Task 1: The Strategic Objectives of Operational Management

1.1 Role and Importance of Effective Operational Management

            Operational management covers all the operations that pertain on the management of the entire workflow (van der Aalst & van Hee 2004). Operational management perspectives are closely focused on the productivity of the unit. Thus, the influence of operational decisions on other operational units is of marginal interest to the operational manager, predominantly if responses of those impacts affect productivity. However, maintenance of resources requires a careful consideration and balancing of these impacts. Regional management is therefore, in the position that is requires rigorous quantitative information if it is to balance the demands of operational managers against the potential cost of their actions either in terms of degradation or influence on other units of production (McCloy 2006).

            All of this can be done by application of different operational management tool. The operational management tool functions for resource-related information are:

  • Addition or removal of staff; and
  • Input/revision of details about the employees such as name, address, contact details, role, organizational unit, authorization as well as availability.

■ TASK ITEM ■
Decide whether each statement agrees with the passage on operational management. Answer yes or no for each and quote the words of the passage that decide it.
(a) Operational management perspectives focus closely on the unit's productivity.
(b) The operational manager treats the influence of operational decisions on other operational units as a central concern.
(c) One of the tool functions for resource-related information is entering or revising employees' contact details.

■ EXTRACTED ENTRIES ■
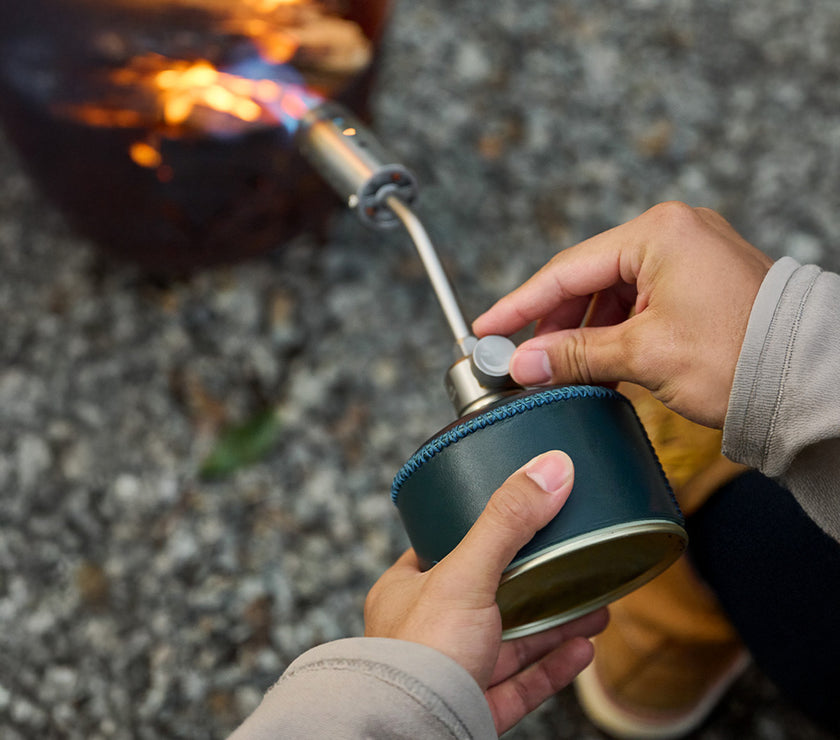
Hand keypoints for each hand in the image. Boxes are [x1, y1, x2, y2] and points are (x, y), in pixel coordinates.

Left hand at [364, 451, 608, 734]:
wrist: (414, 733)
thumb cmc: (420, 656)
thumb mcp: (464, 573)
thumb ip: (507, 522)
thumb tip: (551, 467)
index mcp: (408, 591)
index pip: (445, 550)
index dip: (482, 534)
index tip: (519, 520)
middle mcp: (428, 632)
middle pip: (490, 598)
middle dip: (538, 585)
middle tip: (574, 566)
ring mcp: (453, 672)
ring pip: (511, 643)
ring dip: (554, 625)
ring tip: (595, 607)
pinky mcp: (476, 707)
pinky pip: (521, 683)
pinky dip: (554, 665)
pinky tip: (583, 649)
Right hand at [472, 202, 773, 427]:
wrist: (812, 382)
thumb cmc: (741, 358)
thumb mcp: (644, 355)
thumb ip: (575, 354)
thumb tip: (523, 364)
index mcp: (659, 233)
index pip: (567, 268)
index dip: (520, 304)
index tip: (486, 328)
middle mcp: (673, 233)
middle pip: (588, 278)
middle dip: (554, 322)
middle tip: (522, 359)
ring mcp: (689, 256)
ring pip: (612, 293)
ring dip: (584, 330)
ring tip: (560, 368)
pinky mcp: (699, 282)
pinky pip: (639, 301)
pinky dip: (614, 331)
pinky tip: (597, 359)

...

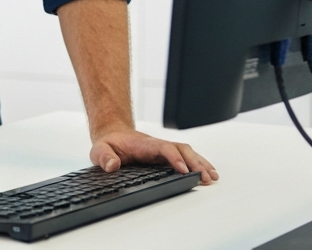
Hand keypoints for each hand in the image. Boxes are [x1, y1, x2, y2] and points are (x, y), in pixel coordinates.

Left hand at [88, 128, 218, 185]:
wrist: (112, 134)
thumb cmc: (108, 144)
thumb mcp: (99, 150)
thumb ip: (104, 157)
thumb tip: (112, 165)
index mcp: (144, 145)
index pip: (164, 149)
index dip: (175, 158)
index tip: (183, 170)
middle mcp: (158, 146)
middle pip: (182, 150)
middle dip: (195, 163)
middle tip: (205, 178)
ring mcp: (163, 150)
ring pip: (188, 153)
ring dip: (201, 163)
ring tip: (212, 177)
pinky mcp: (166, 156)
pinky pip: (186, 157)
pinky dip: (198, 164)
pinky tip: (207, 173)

■ ANSWER TO THIS TASK ■
(a) Yes: "Operational management perspectives are closely focused on the productivity of the unit."
(b) No: "the influence of operational decisions on other operational units is of marginal interest to the operational manager"
(c) Yes: "Input/revision of details about the employees such as name, address, contact details"